RATH: Of course, when people think Wendell Pierce in New Orleans, they don't think Vladimir and Godot. They think Antoine Batiste.

PIERCE: Right on.

(LAUGHTER)

RATH: And "Treme."

PIERCE: Right.

RATH: You write in this book that getting the part of Batiste was divine intervention.

PIERCE: Yes. First of all, I needed to be home. I watched as my community was going through this post-traumatic stress. And this piece of culture that depicted their story became like group therapy in New Orleans. People around town would gather. And I saw the power of that television show. A piece of writing and a piece of acting and, most importantly, the music moved people to bring some sort of clarity to their desperation, some sort of meaning to the disaster, some sort of hope to what they were trying to do and remembering what was important to them and why they were fighting so hard to bring their city back.

My favorite line in the entire series was - I just want my city back. And it gave me an opportunity to participate in that, to honor that Moses generation that worked so hard to give me that wonderful bucolic life in Pontchartrain Park, but more importantly, the divine intervention it was. I got to spend the last four years of my mother's life with her. And for that, "Treme" was more than just a television show or a great job or a great opportunity to come home and rebuild my city. It was - it gave me the most profoundly beautiful moments of grace to spend the last moments with my mother.

RATH: There've been a lot of reflections about New Orleans and the 10th anniversary of Katrina recently.
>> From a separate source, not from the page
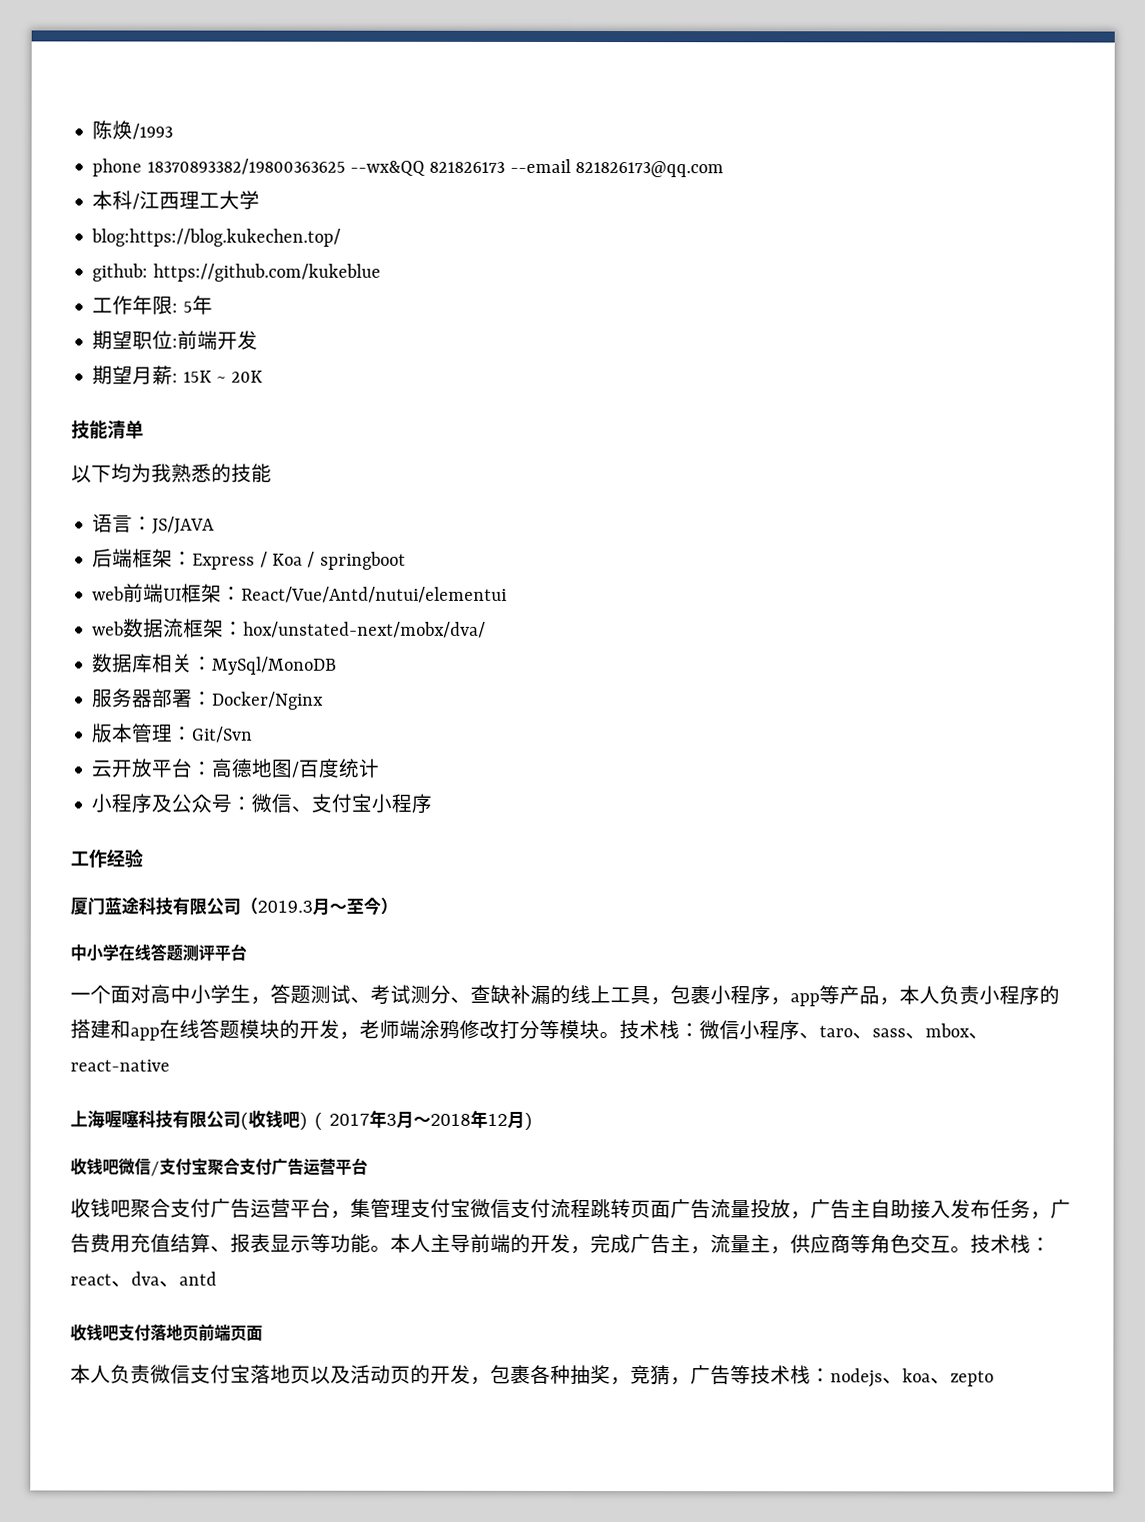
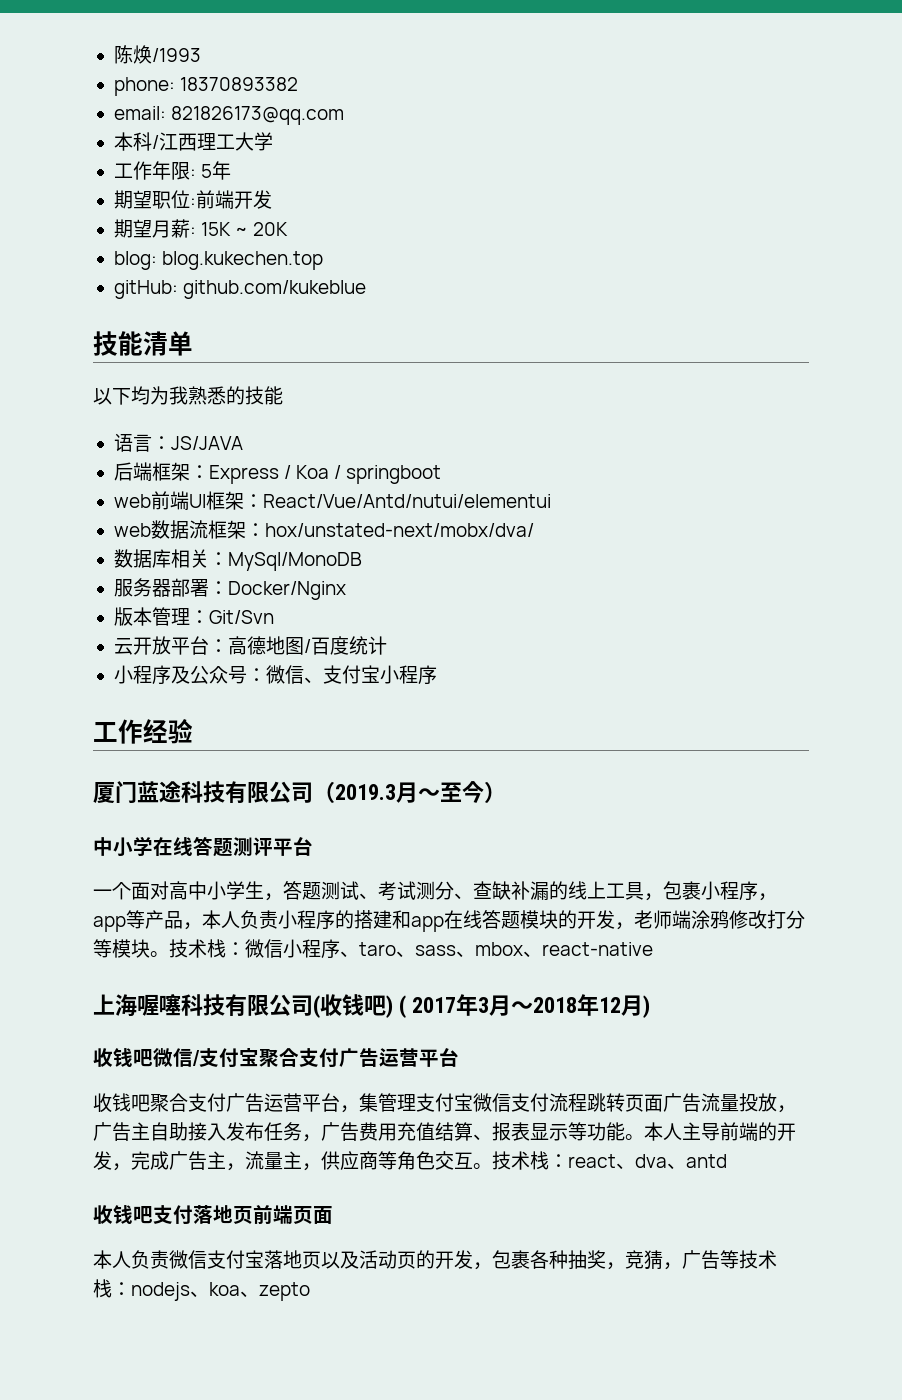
[92,158,571,177] phone 18370893382/19800363625 --wx&QQ 821826173 --email -> [113,77,299,96] [113,106,166,120] phone: 18370893382 // email:
[91,228,342,247] [92,263,381,282] // blog:https://blog.kukechen.top/ // github: https://github.com/kukeblue -> (273, 141) none
(264, 376) none -> [113,251,324,270] [113,280,367,299] // blog: blog.kukechen.top // gitHub: github.com/kukeblue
For you, though, personally, as this guy who grew up in Pontchartrain Park, I'm wondering how you're feeling looking back right now?

PIERCE: It brings me back to a great piece of art. It was the best of times. It was the worst of times. It's "A Tale Of Two Cities" because we learned that while we are moving forward and it's progressing and that we have recovered and there's a great resilience, that we still have a lot of work to do. And so it was a good thing to stop and reflect on where we were 10 years after the fact. Now it's time to act. At this place, in this moment of time, all mankind is us. Let us do something while we have the chance.

RATH: That's Wendell Pierce. His new memoir is called "The Wind In The Reeds," and it's out on Tuesday. Loved speaking with you. Thank you so much.